Antenatal care involves regular monitoring of a pregnant mother by health professionals. This can include physical tests, blood tests and ultrasounds.

Tests provided during antenatal care can detect whether the woman is at risk of preterm birth. They also examine the health of the fetus and check for congenital defects such as heart defects and Down Syndrome.

“Fewer antenatal visits, and delayed entry to ANC in particular, hinders timely and important health advice and education and benefit from screening tests,” the researchers wrote.

Study author Maria Victoria Guevarra said the first antenatal visit should occur around the ten-week mark.

“At the first antenatal check, a health care provider will interview the woman and discuss any issues of concern. The check-up also provides a woman with useful health advice, education and screening tests,” said Ms Guevarra, who is senior research and evaluation officer at Western Sydney Local Health District.

Why are women delaying checks?

The deputy director at the University of Canberra’s Institute for Governance and Policy Analysis, Professor Laurie Brown, said several factors impacted a woman’s ability to seek care in the early stages of pregnancy.

“One is the individual’s basic knowledge and understanding. Two is the perception of costs, as well as the real costs. The factor is then access to antenatal care,” said Professor Brown, who was not involved in the study.

“If you’re in a socioeconomically disadvantaged area, where do expectant mothers think they’ll be able to access antenatal care?”

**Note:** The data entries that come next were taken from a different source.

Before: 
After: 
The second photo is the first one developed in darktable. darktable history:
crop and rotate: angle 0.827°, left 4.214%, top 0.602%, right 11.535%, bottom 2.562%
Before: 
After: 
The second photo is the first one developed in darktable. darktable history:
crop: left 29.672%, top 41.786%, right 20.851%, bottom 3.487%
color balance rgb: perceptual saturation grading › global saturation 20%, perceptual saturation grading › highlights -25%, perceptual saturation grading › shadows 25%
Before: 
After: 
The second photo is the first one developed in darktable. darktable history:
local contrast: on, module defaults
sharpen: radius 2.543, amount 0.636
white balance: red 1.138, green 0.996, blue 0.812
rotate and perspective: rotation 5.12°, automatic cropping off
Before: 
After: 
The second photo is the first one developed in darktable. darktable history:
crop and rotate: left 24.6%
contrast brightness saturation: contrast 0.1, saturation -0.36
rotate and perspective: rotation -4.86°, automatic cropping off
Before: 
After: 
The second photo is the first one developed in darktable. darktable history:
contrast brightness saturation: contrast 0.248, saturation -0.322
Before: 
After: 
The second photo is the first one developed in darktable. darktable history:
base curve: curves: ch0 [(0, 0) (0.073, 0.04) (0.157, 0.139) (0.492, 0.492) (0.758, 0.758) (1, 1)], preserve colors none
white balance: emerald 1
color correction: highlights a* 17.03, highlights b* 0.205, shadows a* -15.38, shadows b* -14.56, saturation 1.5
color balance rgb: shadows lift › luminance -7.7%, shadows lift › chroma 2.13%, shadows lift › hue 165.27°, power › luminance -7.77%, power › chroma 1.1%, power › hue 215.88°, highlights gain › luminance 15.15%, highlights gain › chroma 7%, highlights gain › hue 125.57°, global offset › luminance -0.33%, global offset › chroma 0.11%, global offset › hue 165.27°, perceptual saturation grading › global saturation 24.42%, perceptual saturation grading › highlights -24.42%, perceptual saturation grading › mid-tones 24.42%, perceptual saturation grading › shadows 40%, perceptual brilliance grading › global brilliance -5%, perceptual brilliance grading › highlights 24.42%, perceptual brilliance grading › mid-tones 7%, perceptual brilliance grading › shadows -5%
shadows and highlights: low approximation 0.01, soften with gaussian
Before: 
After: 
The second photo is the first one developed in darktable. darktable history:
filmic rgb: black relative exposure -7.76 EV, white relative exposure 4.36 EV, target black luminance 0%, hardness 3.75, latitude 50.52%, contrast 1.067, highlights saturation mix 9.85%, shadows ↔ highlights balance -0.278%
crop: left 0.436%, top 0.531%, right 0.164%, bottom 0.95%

Contrary to other research, the study found Indigenous Australians were less likely to be late attenders. Women who were older, living rurally or acquiring care from a health professional other than a hospital-based midwife were also more likely to receive timely antenatal care.

The director of Flinders University Southgate Institute of Health, Society and Equity, Professor Fran Baum, who was not involved in the study, said these findings were unusual.

“I imagine what’s happened in Western Sydney is they have some good Aboriginal programs that have engaged the Aboriginal community. They now need to do that with some of these other communities as well,” she said.

Reaching those at risk

The study said strategies encouraging women to seek antenatal care early in their pregnancy needed to be promoted, especially those targeting women who fall into higher-risk groups such as smokers and migrants.

But Professor Baum said it’s the health services themselves that need to be improved to become more accessible for pregnant women. She said a young pregnant woman who smokes, for example, will likely avoid visiting a health clinic for fear of reprimand.

“Rather than targeting the women…,” Professor Baum said, “you ask the question: ‘How do we make these services welcoming to migrant women, young women, to people who don’t have much money, to people who smoke?’

"They’re saying they can’t get the women, which implies those women are hard to reach. I think the way I would look at it is that the services are hard for those people to reach, so I think it’s the services that need to change.”